Tuesday 28 May 2013

Mea Maxima Culpa: Silence in the House of God.



Three films and a real life incident all connected with religious beliefs dominated my thoughts this last week. All three films include death or sexual abuse, plus the horrendous killing on the streets of London, far more extreme than any movie, made me question the significance of worship!

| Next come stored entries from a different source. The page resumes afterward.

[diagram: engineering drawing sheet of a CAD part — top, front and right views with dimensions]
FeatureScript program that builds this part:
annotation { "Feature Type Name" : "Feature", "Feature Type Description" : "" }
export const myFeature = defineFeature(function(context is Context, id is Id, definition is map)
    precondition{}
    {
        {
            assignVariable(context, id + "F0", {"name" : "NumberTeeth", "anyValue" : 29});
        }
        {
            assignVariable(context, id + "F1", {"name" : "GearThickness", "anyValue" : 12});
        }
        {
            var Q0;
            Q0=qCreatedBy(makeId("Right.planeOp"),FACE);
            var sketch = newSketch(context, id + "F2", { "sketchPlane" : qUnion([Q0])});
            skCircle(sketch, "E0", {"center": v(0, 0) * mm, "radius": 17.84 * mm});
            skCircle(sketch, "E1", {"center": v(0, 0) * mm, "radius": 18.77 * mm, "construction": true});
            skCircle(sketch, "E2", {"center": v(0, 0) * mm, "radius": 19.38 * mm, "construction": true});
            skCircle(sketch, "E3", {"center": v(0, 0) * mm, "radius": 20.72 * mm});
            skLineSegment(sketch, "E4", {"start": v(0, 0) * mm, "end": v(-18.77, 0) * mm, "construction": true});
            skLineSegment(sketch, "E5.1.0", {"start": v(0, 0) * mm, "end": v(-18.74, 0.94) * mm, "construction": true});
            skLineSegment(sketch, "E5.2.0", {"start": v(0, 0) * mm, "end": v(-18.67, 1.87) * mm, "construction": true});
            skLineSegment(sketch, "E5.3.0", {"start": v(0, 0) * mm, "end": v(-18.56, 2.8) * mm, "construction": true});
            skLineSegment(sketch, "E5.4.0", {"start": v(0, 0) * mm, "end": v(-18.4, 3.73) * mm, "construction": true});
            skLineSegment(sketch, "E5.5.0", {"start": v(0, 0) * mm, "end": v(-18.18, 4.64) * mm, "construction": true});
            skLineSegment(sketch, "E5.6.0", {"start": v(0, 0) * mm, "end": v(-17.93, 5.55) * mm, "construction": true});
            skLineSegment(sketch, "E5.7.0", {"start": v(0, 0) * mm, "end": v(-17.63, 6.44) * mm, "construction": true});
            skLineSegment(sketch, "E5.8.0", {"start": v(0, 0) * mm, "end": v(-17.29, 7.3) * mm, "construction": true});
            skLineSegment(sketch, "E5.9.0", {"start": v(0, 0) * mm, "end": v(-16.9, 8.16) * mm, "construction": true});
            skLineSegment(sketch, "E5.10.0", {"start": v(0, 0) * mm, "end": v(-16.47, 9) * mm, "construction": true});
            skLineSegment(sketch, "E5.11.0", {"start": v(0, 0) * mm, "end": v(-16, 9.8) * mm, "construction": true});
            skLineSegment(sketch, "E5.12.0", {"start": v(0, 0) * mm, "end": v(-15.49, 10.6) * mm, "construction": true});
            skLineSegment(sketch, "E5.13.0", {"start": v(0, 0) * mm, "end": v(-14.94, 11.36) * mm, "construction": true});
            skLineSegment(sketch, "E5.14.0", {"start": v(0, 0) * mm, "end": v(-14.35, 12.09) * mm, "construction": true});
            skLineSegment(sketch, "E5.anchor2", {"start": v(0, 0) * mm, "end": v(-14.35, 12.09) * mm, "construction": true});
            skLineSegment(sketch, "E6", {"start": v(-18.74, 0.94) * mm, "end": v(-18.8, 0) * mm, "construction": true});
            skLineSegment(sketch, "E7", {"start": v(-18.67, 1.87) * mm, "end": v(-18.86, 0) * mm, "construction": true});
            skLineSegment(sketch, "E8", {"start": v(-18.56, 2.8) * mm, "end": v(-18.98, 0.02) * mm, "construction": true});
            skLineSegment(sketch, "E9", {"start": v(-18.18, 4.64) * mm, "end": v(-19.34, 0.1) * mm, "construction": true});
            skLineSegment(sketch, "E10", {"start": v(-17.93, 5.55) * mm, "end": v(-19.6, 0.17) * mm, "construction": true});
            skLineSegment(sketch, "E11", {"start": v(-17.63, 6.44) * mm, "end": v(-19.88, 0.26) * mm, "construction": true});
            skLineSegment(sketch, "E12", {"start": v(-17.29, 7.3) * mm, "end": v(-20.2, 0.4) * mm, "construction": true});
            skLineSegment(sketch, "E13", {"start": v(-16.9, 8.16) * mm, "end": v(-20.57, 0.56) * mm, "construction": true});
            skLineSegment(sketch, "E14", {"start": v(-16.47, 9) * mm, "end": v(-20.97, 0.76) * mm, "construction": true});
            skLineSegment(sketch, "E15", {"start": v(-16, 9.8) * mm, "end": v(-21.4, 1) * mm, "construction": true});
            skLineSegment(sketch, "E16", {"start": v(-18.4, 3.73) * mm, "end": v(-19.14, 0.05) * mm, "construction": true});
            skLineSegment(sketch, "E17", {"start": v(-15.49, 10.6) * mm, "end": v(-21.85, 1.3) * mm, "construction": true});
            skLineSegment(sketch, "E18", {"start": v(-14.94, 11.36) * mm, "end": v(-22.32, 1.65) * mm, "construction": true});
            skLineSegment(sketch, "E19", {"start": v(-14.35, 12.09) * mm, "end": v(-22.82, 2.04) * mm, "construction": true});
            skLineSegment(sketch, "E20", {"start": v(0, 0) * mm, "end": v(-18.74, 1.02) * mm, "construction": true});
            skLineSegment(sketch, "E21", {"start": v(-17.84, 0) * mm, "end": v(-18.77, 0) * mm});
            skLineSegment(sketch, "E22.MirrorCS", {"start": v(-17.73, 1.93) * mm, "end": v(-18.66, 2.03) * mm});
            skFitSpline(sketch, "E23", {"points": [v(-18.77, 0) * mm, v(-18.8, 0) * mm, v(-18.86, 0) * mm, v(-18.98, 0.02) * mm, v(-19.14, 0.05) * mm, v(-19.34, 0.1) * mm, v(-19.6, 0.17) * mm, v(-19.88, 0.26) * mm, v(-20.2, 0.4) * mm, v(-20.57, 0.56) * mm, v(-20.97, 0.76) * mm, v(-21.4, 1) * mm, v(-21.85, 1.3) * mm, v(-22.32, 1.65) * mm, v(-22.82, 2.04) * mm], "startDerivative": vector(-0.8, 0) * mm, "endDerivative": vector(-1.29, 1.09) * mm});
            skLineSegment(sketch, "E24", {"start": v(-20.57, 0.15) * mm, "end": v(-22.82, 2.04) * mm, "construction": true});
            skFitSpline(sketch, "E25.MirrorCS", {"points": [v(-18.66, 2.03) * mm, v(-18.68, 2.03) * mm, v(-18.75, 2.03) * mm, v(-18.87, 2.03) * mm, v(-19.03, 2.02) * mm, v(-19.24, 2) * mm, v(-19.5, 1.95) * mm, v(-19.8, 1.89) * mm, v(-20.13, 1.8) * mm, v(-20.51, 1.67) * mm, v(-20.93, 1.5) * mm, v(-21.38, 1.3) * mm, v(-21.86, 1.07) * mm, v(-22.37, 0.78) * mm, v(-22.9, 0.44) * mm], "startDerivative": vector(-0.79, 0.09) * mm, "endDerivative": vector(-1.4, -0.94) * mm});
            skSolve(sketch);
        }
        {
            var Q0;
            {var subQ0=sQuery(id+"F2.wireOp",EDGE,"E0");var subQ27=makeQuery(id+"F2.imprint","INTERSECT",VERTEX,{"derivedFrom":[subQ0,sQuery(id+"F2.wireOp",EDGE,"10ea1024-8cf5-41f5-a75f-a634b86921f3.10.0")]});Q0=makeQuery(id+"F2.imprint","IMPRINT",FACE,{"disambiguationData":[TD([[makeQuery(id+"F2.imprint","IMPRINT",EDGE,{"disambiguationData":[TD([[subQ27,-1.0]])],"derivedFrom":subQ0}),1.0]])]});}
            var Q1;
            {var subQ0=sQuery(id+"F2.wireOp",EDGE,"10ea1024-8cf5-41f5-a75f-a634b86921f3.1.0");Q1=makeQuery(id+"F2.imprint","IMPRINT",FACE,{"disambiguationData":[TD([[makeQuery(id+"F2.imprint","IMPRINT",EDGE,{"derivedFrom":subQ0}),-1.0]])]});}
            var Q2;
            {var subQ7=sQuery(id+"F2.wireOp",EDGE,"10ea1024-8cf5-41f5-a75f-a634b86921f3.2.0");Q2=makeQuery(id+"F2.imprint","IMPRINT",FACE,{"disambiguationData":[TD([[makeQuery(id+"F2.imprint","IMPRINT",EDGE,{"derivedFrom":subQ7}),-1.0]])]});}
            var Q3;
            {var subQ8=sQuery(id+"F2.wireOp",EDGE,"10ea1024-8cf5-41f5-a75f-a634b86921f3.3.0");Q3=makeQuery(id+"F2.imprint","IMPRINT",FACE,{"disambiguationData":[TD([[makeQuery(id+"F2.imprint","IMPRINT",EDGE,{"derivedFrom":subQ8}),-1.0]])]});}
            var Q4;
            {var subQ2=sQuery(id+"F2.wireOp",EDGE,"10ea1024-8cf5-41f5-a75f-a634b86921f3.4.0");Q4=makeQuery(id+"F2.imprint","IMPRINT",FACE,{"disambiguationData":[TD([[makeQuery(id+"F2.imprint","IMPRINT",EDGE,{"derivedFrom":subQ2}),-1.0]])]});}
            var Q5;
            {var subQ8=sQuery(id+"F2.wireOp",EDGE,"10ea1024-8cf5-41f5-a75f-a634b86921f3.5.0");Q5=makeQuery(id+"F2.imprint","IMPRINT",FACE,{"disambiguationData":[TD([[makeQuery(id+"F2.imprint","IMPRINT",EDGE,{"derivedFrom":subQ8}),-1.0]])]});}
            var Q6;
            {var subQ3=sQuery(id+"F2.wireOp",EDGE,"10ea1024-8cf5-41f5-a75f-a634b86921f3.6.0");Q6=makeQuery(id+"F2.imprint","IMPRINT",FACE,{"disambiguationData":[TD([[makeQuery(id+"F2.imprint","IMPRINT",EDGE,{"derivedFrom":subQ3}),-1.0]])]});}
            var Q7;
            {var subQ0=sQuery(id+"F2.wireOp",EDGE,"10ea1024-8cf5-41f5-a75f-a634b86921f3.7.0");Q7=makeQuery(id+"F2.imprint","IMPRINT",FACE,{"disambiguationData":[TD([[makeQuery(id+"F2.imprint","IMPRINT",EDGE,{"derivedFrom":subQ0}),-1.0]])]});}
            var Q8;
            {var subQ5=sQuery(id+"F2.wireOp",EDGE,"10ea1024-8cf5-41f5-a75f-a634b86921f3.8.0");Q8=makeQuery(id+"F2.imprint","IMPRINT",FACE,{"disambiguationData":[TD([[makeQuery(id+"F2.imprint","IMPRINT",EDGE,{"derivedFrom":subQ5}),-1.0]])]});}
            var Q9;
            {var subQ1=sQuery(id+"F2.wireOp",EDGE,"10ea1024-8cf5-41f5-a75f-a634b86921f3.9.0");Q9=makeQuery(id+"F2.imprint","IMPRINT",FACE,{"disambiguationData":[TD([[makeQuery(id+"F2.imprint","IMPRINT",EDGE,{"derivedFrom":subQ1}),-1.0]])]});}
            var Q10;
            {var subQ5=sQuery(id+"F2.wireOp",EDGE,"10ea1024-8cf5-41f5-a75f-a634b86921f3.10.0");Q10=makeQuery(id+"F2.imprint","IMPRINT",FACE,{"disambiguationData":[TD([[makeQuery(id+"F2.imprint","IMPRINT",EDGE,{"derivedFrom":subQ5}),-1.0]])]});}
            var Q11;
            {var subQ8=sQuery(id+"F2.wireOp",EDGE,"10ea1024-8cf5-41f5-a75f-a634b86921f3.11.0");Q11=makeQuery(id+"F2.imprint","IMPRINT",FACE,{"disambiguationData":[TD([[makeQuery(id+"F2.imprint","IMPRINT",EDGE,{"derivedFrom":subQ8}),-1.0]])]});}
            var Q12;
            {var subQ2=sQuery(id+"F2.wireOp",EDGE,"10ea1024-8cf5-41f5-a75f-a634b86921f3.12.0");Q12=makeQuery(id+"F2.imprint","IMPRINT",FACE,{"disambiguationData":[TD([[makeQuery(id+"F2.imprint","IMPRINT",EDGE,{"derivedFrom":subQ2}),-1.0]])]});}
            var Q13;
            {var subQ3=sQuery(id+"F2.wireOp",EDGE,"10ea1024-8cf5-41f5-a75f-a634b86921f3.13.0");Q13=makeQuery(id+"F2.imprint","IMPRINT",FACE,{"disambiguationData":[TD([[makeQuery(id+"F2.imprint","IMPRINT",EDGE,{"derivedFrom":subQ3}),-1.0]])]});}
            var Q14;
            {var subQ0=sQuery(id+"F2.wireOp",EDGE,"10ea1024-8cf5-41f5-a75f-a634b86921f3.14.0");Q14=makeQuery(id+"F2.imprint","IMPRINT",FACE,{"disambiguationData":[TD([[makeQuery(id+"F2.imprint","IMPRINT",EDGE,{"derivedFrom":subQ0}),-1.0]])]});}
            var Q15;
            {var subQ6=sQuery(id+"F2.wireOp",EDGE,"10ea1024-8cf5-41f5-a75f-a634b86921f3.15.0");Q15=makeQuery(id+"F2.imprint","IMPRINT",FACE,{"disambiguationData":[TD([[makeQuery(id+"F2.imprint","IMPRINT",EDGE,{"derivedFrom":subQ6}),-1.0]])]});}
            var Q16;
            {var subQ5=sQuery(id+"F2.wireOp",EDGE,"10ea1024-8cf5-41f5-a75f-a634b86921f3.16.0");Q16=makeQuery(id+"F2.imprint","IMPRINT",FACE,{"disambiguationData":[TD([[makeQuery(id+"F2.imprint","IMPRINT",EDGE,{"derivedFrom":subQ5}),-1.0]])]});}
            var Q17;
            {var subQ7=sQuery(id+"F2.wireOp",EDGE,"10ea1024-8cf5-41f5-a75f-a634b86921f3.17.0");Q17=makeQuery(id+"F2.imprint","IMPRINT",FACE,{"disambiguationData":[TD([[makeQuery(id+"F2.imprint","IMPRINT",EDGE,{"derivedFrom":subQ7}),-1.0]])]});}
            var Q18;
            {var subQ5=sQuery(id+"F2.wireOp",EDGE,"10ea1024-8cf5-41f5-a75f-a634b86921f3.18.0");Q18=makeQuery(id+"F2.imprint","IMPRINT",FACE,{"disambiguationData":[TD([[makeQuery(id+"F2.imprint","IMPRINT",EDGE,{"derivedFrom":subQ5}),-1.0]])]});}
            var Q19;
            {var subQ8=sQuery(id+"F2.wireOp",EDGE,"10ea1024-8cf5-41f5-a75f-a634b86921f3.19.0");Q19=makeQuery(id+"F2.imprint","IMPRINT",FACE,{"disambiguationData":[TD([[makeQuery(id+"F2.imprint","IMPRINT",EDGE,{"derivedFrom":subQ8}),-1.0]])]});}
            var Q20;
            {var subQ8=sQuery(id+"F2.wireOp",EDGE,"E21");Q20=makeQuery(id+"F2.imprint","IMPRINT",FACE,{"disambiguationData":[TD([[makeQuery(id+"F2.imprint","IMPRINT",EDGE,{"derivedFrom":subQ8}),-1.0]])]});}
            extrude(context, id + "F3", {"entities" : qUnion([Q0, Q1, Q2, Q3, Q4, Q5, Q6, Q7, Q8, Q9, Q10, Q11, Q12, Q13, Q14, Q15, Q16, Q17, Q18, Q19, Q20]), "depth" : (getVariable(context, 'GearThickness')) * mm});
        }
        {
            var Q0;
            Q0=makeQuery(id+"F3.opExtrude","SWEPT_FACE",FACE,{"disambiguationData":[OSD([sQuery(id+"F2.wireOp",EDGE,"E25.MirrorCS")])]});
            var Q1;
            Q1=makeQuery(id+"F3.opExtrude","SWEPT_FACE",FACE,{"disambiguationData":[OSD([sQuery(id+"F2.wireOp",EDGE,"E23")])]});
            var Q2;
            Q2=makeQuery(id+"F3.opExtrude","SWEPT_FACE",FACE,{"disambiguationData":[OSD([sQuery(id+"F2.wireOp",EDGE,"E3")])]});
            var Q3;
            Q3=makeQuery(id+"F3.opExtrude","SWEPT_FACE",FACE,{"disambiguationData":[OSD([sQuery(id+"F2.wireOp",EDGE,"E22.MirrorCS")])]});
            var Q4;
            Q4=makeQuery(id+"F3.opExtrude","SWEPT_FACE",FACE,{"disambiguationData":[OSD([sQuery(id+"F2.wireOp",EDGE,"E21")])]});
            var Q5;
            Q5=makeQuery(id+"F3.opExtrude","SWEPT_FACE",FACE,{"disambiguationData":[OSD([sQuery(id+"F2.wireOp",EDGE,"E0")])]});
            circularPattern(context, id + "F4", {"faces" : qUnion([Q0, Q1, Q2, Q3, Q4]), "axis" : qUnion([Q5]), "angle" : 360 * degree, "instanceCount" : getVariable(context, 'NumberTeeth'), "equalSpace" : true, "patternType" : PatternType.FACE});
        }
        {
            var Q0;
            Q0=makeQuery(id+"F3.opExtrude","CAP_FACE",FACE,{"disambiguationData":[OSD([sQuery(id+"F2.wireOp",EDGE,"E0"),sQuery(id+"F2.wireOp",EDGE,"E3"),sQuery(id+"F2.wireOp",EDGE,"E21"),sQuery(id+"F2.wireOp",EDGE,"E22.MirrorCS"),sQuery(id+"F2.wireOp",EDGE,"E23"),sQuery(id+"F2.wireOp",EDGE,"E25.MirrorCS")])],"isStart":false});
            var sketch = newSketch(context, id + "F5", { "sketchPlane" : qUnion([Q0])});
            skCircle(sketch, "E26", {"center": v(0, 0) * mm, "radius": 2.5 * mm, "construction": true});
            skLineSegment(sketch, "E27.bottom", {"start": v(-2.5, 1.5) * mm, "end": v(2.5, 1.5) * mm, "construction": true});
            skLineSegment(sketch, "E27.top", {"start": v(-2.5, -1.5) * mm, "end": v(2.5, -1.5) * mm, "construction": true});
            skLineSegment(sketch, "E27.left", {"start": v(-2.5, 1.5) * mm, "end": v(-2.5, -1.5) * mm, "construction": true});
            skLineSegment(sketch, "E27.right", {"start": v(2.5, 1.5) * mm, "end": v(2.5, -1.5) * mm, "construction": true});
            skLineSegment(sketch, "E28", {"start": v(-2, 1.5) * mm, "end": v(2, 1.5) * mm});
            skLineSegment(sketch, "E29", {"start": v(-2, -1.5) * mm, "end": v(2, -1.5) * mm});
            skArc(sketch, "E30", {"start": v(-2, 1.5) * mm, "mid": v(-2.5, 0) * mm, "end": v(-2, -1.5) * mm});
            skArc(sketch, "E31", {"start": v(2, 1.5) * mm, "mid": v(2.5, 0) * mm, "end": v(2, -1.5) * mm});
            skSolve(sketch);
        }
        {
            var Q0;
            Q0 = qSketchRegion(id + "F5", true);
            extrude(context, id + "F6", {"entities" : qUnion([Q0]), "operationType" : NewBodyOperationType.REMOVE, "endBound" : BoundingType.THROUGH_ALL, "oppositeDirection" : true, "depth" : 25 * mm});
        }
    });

The first film was Hors Satan (2011) a French movie that questions good and evil suggesting that Christ and Satan are possible different sides of the same coin? The second was Beyond the Hills (2012), which is based on a true story that happened in 2005 when a young novice was subjected to an exorcism in a Romanian monastery. The final part of this trilogy was Mea Maxima Culpa: Silence in the House of God (2012). Directed and produced by the American documentary film Alex Gibney, who won the 2007 Academy Award for the Best Documentary Feature for Taxi to the Dark Side, which focused on an innocent taxi driver in Afghanistan who was tortured and killed by US soldiers at Bagram Air Force Base in 2002.  A film that exposed the modern day role of torture and political corruption in the so-called war on terror. 
 
The disgraced priest Lawrence Murphy. 
Gibney has turned his attention to abuse in the Catholic Church. Mea Maxima Culpa investigates the sexual crimes of a Milwaukee priest called Lawrence Murphy who it is alleged abused more than 200 deaf children under his control at St Johns School for the Deaf.  The film details the first known protest against clerical sex abuse in the United States by four deaf men, Terry Kohut, Gary Smith, Arthur Budzinksi and Bob Bolger, whose signing is spoken by actors. The resulting legal action spanned three decades and helped uncover documents from the secret Vatican archives that ultimately resulted in a lawsuit against the Bishop of Rome himself.
 
A silent cover up in more ways than one!
The heart-breaking part of this exposé is the understandable effect abuse has on the four men’s lives and how it is obvious that its impact still gives them no peace even to this day.  The problem with this documentary is that it tries to cover too much ground spotlighting similar abuse cases in Ireland and Italy and highlighting the horrific actions of Marcial Maciel Degollado, a prominent church fundraiser and ruthless sex criminal beloved by Pope John Paul II. In the end we get bombarded with too much information, too many different faces, names and facts for it all to fully sink in. I feel Gibney could have made a more poignant film about the misuse of power by the Catholic Church if he just concentrated on the Lawrence Murphy affair, but even so a brave piece of cinematic work.